На земле лежали палые листья - желтые, красные. «А ведь уже осень, - подумал Гаврилов, - скоро сентябрь». Но погода была теплая, солнечная. Яркое голубое небо совсем не походило на осеннее.
- Вот какая погода стоит чудная, - сказала вдруг старушка, обращаясь к Гаврилову, - просто благодать.
Гаврилов от неожиданности вздрогнул, обернулся.
- У вас-то на море, наверное, все ветер да волны? Пароходы качает?
- Да не всегда, - улыбнулся Гаврилов. Его позабавило, что старушка сказала «пароходы». Совсем как лихой боцман.
- Какое счастье жить спокойно! - продолжала старушка, глядя на Гаврилова очень внимательно и почему- то с участием. - Жить, когда не воет сирена и не «везут на кладбище эти страшные саночки… Столько - словно умерли уже все…

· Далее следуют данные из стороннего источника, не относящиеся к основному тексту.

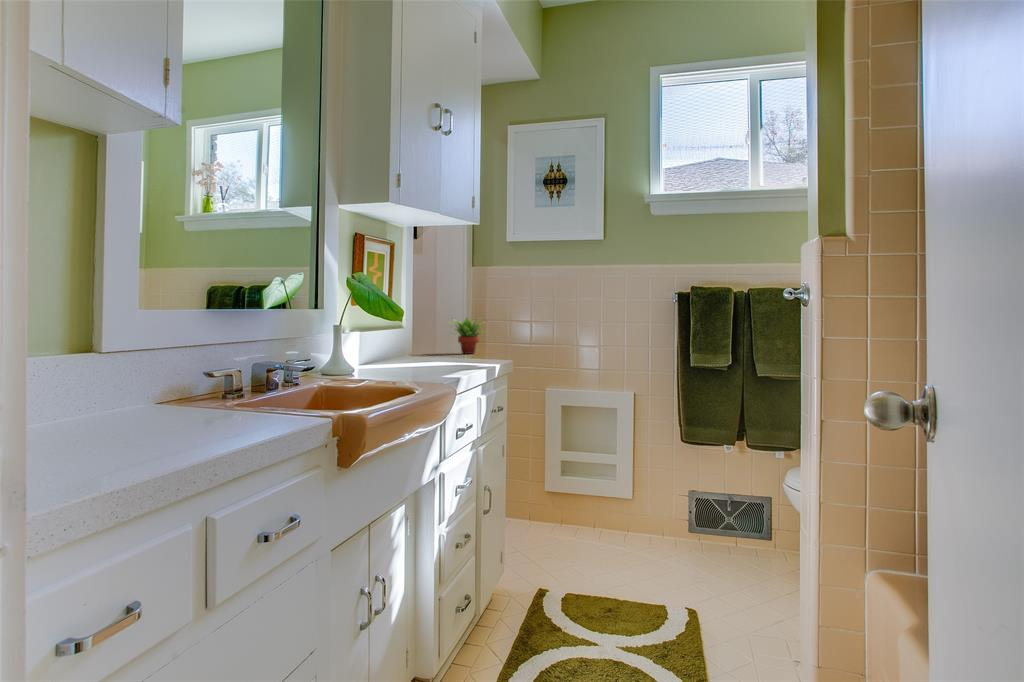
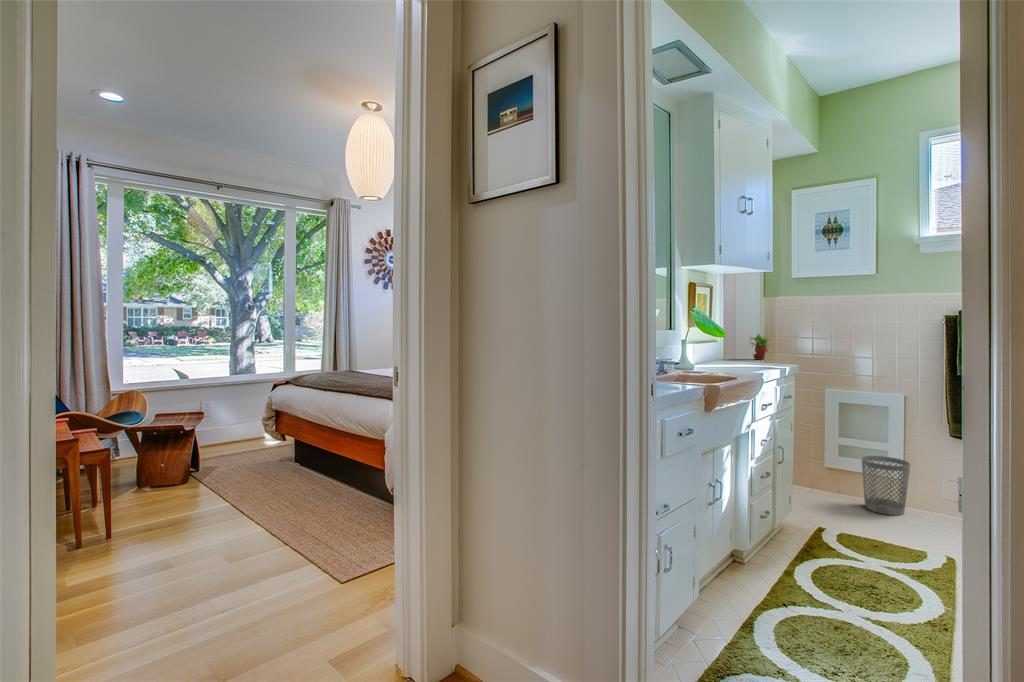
wastebasket: none [588,473,640,550] -> present [861,456,910,515]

«Блокадница, - думал Гаврилов, глядя на старушку. - Но выжила. И как это она вынесла? Такая старая. А бабушка Анастасия не вынесла…»
- …Но главное - холод. Я так, наверное, и не согреюсь… А люди добрее стали.
Старушка все говорила и говорила… Гаврилов кивал головой. Его смущал участливый тон старушки и пристальный, цепкий взгляд.
- У меня соседка по квартире такая была неприятная дама. Грубая, подозрительная, настоящая моветон, и, вы знаете, чай приглашает меня пить. С сахаром! А раньше не здоровалась… Да что и говорить - блокадники фашистов кормят, папиросы кидают - тем, что дома восстанавливают. Я сама видела… Добрые люди у нас, добрые…
«Да, добрые, - подумал Гаврилов, - но уж если сволочь попадется, то это такая сволочь…» Сердце его застучало быстрее. Он снова ощутил тяжесть пистолета в кармане.
Здесь, на углу Большого и Десятой, Гаврилов уловил легкий аромат табака. Табачная фабрика имени Урицкого находилась рядом с его домом - к одной из стен внутреннего двора примыкало здание самой фабрики, к другой- фабричный двор. Прямо на крыше фабрики стояли во время войны зенитки. Стреляли они гулко и часто, а осколки сыпались, как горох, по крыше, падали даже во двор-колодец. Первое время мальчишки собирали эти осколки и хвастались друг перед другом, кто собрал больше. Потом на эти осколки уже никто не обращал внимания: одних мальчишек эвакуировали, другие умерли, а оставшимся было не до осколков.
С августа Гаврилов часто дежурил с соседом Василием Ивановичем на крыше - тушил зажигалки. Мать уже не требовала, чтобы он по каждой тревоге бегал в бомбоубежище - иногда за ночь было по десять-двенадцать тревог. Да потом они с матерью видели однажды, как на Среднем раскапывали подвал обрушенного бомбой дома, - живых там не осталось никого…
К тому же почти всю осень мать была на окопах. Иногда вырывалась на несколько часов. Привозила картошки, овощей. Мылась в ванной. Брала смену чистого белья и уезжала снова.